9 Responses to The Great Jay Berry

  1. John Crenshaw says:

    Jay Berry was the original lead singer with the Prophets Quartet. He and Ed Hill were previously in a group called the Kings Men from St. Louis, Mo. The Kings Men performed on the main stage at the 1958 National Quartet Convention where they were very well received by the audience. To my knowledge, the Kings Men only recorded six songs.

    Jay and Ed moved to Knoxville, Tn. to form the Prophets in the late 1950s. Their first recording was a very rare album titled “The Gospel Songs” on the Coral label.

    Jay recorded three more albums with the Prophets prior to joining the Rebels Quartet in May of 1963. While with the Rebels, he recorded four albums.

    Jay left the Rebels (not sure when, probably early 1965) and rejoined the Prophets for a short time prior to leaving professional gospel music.

    I regret that I never had the opportunity to see Jay perform, but his recordings (especially his recordings with the Prophets) were exceptional.

    Several friends had the opportunity to meet Jay at the 2011 NQC, so he’s still alive and kickin’.

    • Wes Burke says:

      Thanks John! I’m going to have to go through the rest of my dad’s Prophets and Rebels LPs to see how many others I can find with Jay on them. He definitely had a fine lead voice!

  2. Dean Adkins says:

    I had the opportunity to meet Jay Berry at last year’s NQC. He was very cordial and somewhat surprised that people still remembered his stints with the Prophets & Rebels.

  3. Elmer Cole says:

    Jay Berry was the reason I wanted to be a lead singer.I tried(but failed) to copy every “lick” he did.My whole style of singing came from this man.Thanks Jay.
    Jay and Jake,you’ve said it all

    • Wes Burke says:

      Thank you for your comments Mr. Cole! You are quite the lead singer yourself, I’ve got several albums with Willie Wynn and the Tennesseans with you on them, and I enjoy listening to them. Did you once sing with a group called The Hymnals, or something similar?

  4. Joe Mannon says:

    I got to hear Jay Berry sing several times while he was with the Prophets Quartet, and many more times after he moved to the Rebels Quartet. I loved both groups, and Jay arguably moved the Rebels up a couple of notches when he joined them. I don’t think he took a back seat to anyone, and as Mr Cole said, “Jay and Jake, you’ve said it all.”

    I have most of the Prophets and Rebels albums that Jay recorded with them, buying the ones during the time I saw them, plus CD’s of a couple earlier recordings that some gracious friends made for me.

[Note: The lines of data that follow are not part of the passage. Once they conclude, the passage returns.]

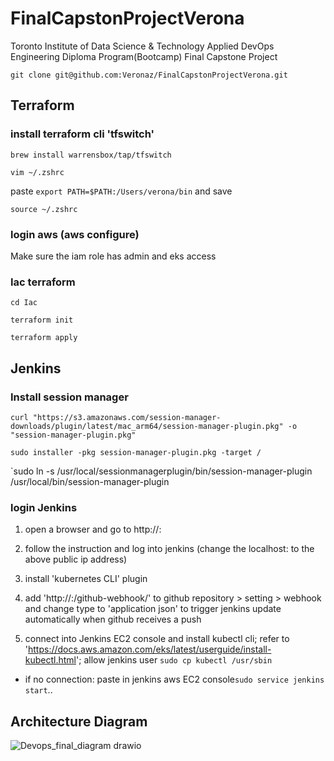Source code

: # FinalCapstonProjectVerona
Toronto Institute of Data Science &amp; Technology Applied DevOps Engineering Diploma Program(Bootcamp) Final Capstone Project

`git clone git@github.com:Veronaz/FinalCapstonProjectVerona.git`

## Terraform

### install terraform cli 'tfswitch'

`brew install warrensbox/tap/tfswitch`

`vim ~/.zshrc`

paste `export PATH=$PATH:/Users/verona/bin` and save

`source ~/.zshrc`

### login aws (aws configure)
Make sure the iam role has admin and eks access

### Iac terraform

`cd Iac`

`terraform init`

`terraform apply`



## Jenkins

### Install session manager

`curl "https://s3.amazonaws.com/session-manager-downloads/plugin/latest/mac_arm64/session-manager-plugin.pkg" -o "session-manager-plugin.pkg"`

`sudo installer -pkg session-manager-plugin.pkg -target /`

`sudo ln -s /usr/local/sessionmanagerplugin/bin/session-manager-plugin /usr/local/bin/session-manager-plugin

### login Jenkins

1. open a browser and go to http://<jenkins EC2 public iPv4>:<port>
2. follow the instruction and log into jenkins (change the localhost:<port> to the above public ip address)
3. install 'kubernetes CLI' plugin
4. add 'http://<jenkins EC2 public iPv4>:<port>/github-webhook/' to github repository > setting > webhook and change type to 'application json' to trigger jenkins update automatically when github receives a push

5. connect into Jenkins EC2 console and install kubectl cli; refer to 'https://docs.aws.amazon.com/eks/latest/userguide/install-kubectl.html'; allow jenkins user `sudo cp kubectl /usr/sbin`



* if no connection: paste in jenkins aws EC2 console`sudo service jenkins start`..

## Architecture Diagram


![Devops_final_diagram drawio](https://github.com/Veronaz/DevopsFinalCapstonProject/assets/115947471/a5810b69-e706-4338-ab4d-bad5ac100298)

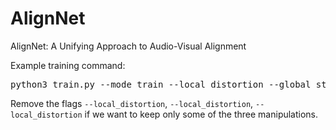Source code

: # AlignNet
AlignNet: A Unifying Approach to Audio-Visual Alignment

Example training command:
<pre>
python3 train.py --mode train --local_distortion --global_stretch --global_shift --experiment_name <i>YOUR_EXPERIMENT_NAME</i> --log_dir <i>YOUR_LOG_DIRECTORY</i>
</pre>
Remove the flags `--local_distortion`, `--local_distortion`, `--local_distortion` if we want to keep only some of the three manipulations.
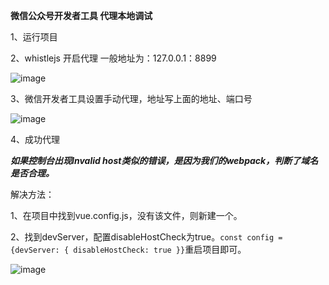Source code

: **微信公众号开发者工具 代理本地调试**

1、运行项目

2、whistlejs 开启代理  一般地址为：127.0.0.1：8899

![image](https://ftp.bmp.ovh/imgs/2021/04/ec5a449911efadf6.png)

3、微信开发者工具设置手动代理，地址写上面的地址、端口号

![image](https://ftp.bmp.ovh/imgs/2021/04/db34fb345c57f9a4.png)

4、成功代理



***如果控制台出现Invalid host类似的错误，是因为我们的webpack，判断了域名是否合理。***

解决方法：

1、在项目中找到vue.config.js，没有该文件，则新建一个。

2、找到devServer，配置disableHostCheck为true。`const config = {devServer: { disableHostCheck: true }}`重启项目即可。

![image](https://ftp.bmp.ovh/imgs/2021/04/32522b7660b879e6.png)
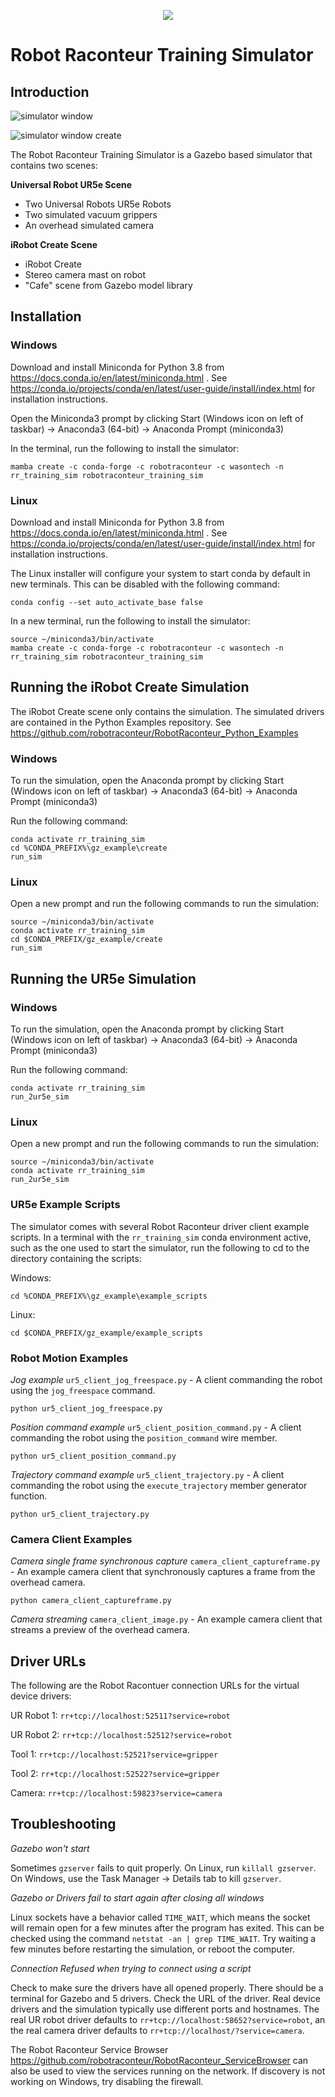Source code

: <p align="center"><img src="https://robotraconteurpublicfiles.s3.amazonaws.com/RRheader2.jpg"></p>

# Robot Raconteur Training Simulator

## Introduction

![simulator window](https://github.com/robotraconteur-contrib/robotraconteur_training_sim/blob/master/training_sim_window.PNG?raw=true)

![simulator window create](training_sim_create.png?raw=true)

The Robot Raconteur Training Simulator is a Gazebo based simulator that contains two scenes:

**Universal Robot UR5e Scene**

* Two Universal Robots UR5e Robots
* Two simulated vacuum grippers
* An overhead simulated camera

**iRobot Create Scene**

* iRobot Create
* Stereo camera mast on robot
* "Cafe" scene from Gazebo model library

## Installation

### Windows

Download and install Miniconda for Python 3.8 from https://docs.conda.io/en/latest/miniconda.html . See https://conda.io/projects/conda/en/latest/user-guide/install/index.html for installation instructions.

Open the Miniconda3 prompt by clicking Start (Windows icon on left of taskbar) -> Anaconda3 (64-bit) -> Anaconda Prompt (miniconda3)

In the terminal, run the following to install the simulator:

    mamba create -c conda-forge -c robotraconteur -c wasontech -n rr_training_sim robotraconteur_training_sim

### Linux

Download and install Miniconda for Python 3.8 from https://docs.conda.io/en/latest/miniconda.html . See https://conda.io/projects/conda/en/latest/user-guide/install/index.html for installation instructions.

The Linux installer will configure your system to start conda by default in new terminals. This can be disabled with the following command:

    conda config --set auto_activate_base false

In a new terminal, run the following to install the simulator:

    source ~/miniconda3/bin/activate
    mamba create -c conda-forge -c robotraconteur -c wasontech -n rr_training_sim robotraconteur_training_sim

## Running the iRobot Create Simulation

The iRobot Create scene only contains the simulation. The simulated drivers are contained in the Python Examples
repository. See https://github.com/robotraconteur/RobotRaconteur_Python_Examples

### Windows

To run the simulation, open the Anaconda prompt by clicking Start (Windows icon on left of taskbar) -> Anaconda3 (64-bit) -> Anaconda Prompt (miniconda3)

Run the following command:

    conda activate rr_training_sim
    cd %CONDA_PREFIX%\gz_example\create
    run_sim

### Linux

Open a new prompt and run the following commands to run the simulation:

    source ~/miniconda3/bin/activate
    conda activate rr_training_sim
    cd $CONDA_PREFIX/gz_example/create
    run_sim

## Running the UR5e Simulation

### Windows

To run the simulation, open the Anaconda prompt by clicking Start (Windows icon on left of taskbar) -> Anaconda3 (64-bit) -> Anaconda Prompt (miniconda3)

Run the following command:

    conda activate rr_training_sim
    run_2ur5e_sim   

### Linux

Open a new prompt and run the following commands to run the simulation:

    source ~/miniconda3/bin/activate
    conda activate rr_training_sim
    run_2ur5e_sim

### UR5e Example Scripts

The simulator comes with several Robot Raconteur driver client example scripts. In a terminal with the `rr_training_sim` conda environment active, such as the one used to start the simulator, run the following to cd to the directory containing the scripts:

Windows:

    cd %CONDA_PREFIX%\gz_example\example_scripts

Linux:

    cd $CONDA_PREFIX/gz_example/example_scripts

### Robot Motion Examples

*Jog example* `ur5_client_jog_freespace.py` - A client commanding the robot using the `jog_freespace` command.

    python ur5_client_jog_freespace.py

*Position command example* `ur5_client_position_command.py` - A client commanding the robot using the `position_command` wire member.

    python ur5_client_position_command.py

*Trajectory command example* `ur5_client_trajectory.py` - A client commanding the robot using the `execute_trajectory` member generator function.

    python ur5_client_trajectory.py

### Camera Client Examples

*Camera single frame synchronous capture* `camera_client_captureframe.py` - An example camera client that synchronously captures a frame from the overhead camera.

    python camera_client_captureframe.py

*Camera streaming* `camera_client_image.py` - An example camera client that streams a preview of the overhead camera.

## Driver URLs

The following are the Robot Racontuer connection URLs for the virtual device drivers:

UR Robot 1: `rr+tcp://localhost:52511?service=robot`

UR Robot 2: `rr+tcp://localhost:52512?service=robot`

Tool 1: `rr+tcp://localhost:52521?service=gripper`

Tool 2: `rr+tcp://localhost:52522?service=gripper`

Camera: `rr+tcp://localhost:59823?service=camera`

## Troubleshooting

*Gazebo won't start*

Sometimes `gzserver` fails to quit properly. On Linux, run `killall gzserver`. On Windows, use the Task Manager -> Details tab to kill `gzserver`.

*Gazebo or Drivers fail to start again after closing all windows*

Linux sockets have a behavior called `TIME_WAIT`, which means the socket will remain open for a few minutes after the program has exited. This can be checked using the command `netstat -an | grep TIME_WAIT`. Try waiting a few minutes before restarting the simulation, or reboot the computer.

*Connection Refused when trying to connect using a script*

Check to make sure the drivers have all opened properly. There should be a terminal for Gazebo and 5 drivers. Check the URL of the driver. Real device drivers and the simulation typically use different ports and hostnames. The real UR robot driver defaults to `rr+tcp://localhost:58652?service=robot`, an the real camera driver defaults to `rr+tcp://localhost/?service=camera`.

The Robot Raconteur Service Browser https://github.com/robotraconteur/RobotRaconteur_ServiceBrowser can also be used to view the services running on the network. If discovery is not working on Windows, try disabling the firewall.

    Thanks, Wes! You said it all when you titled this, “The Great Jay Berry”!

  5. Joe Mannon says:

    Wes…just wondering if you got the chance to hear more of Jay Berry, since your blog in late 2011? He remains my favorite lead singer, and I never get tired of listening to him on the Prophets and Rebels albums I have.

    • Wes Burke says:

      I have at least one additional Rebels album with him on it. Such a great stylist! It’s sad to me that so many great talents in SG history are all but forgotten.